Given that marijuana is still illegal at the federal level, Lawton suggested that the City of Turlock not rely on the money generated from its new cannabis pilot program to develop new programs or fund those that already exist, but rather use the unpredictable money to boost its reserves.
“It certainly looks great and I have no doubt that this will yield additional revenue for the City…my concern as the manager is how reliable is the revenue,” he said. “We live paycheck to paycheck — the City has virtually no savings account. If we get uncertain revenue, revenue that may not be here next year, revenue that may be repealed, revenue that depends entirely on the sufferance of the state government and, more than the state, the sufferance of the federal government being willing to — for the lack of a better phrase — turn a blind eye to certain things, to me that’s not revenue that you build programs on, but it’s good to put in the savings account.”

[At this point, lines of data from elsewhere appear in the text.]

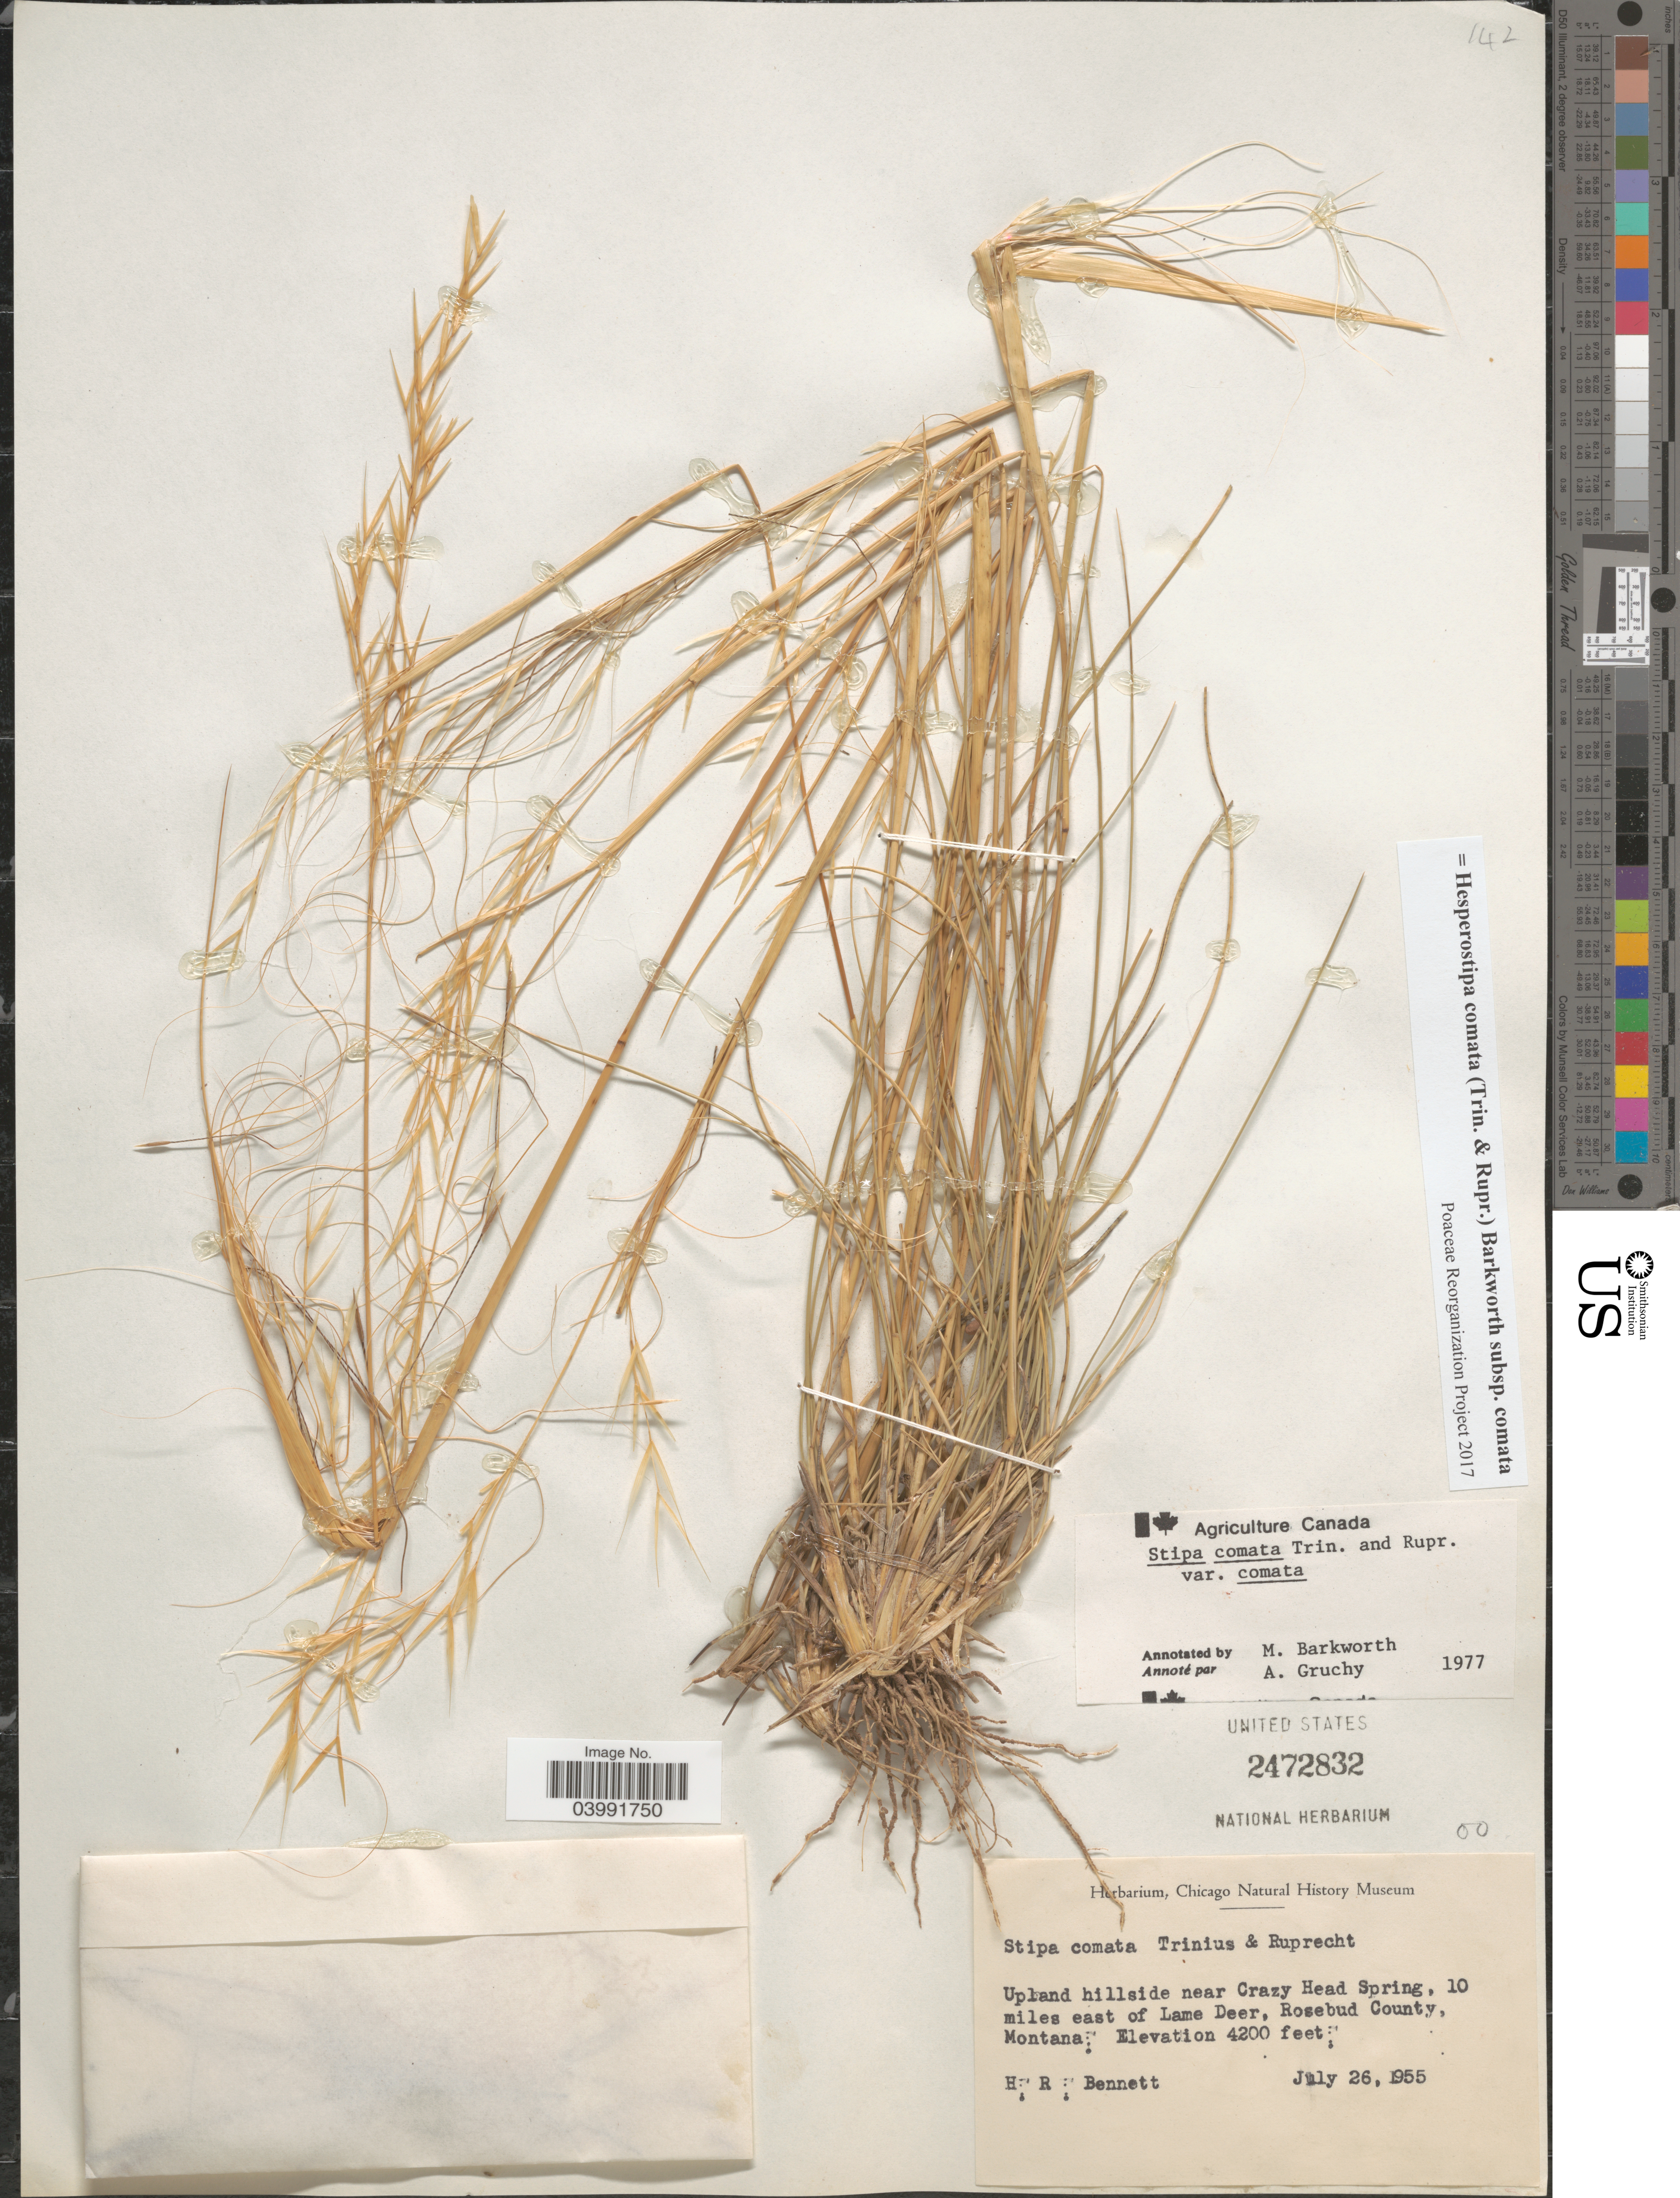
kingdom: Plantae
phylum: Tracheophyta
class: Liliopsida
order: Poales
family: Poaceae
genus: Hesperostipa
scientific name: Hesperostipa comata subsp. comata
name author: (Trin. & Rupr.) Barkworth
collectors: H. R. Bennett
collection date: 1955-07-26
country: United States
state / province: Montana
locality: Upland hillside near Crazy Head Spring, 10 miles east of Lame Deer, Rosebud County.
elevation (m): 1280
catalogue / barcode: US 2472832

As the City waits for the pilot cannabis program to get up and running, the Council in the meantime will weight its options when it comes to creating a new tax or increasing those that already exist. Should they decide to go down this route, the process of exploring community interest in the various revenue-generating options will begin in August and September, with community polling to take place October through December.
Any resolution for the consolidation of a measure to be placed on the November 2020 ballot would need to be submitted to the Stanislaus County Board of Supervisors by July 6, 2020.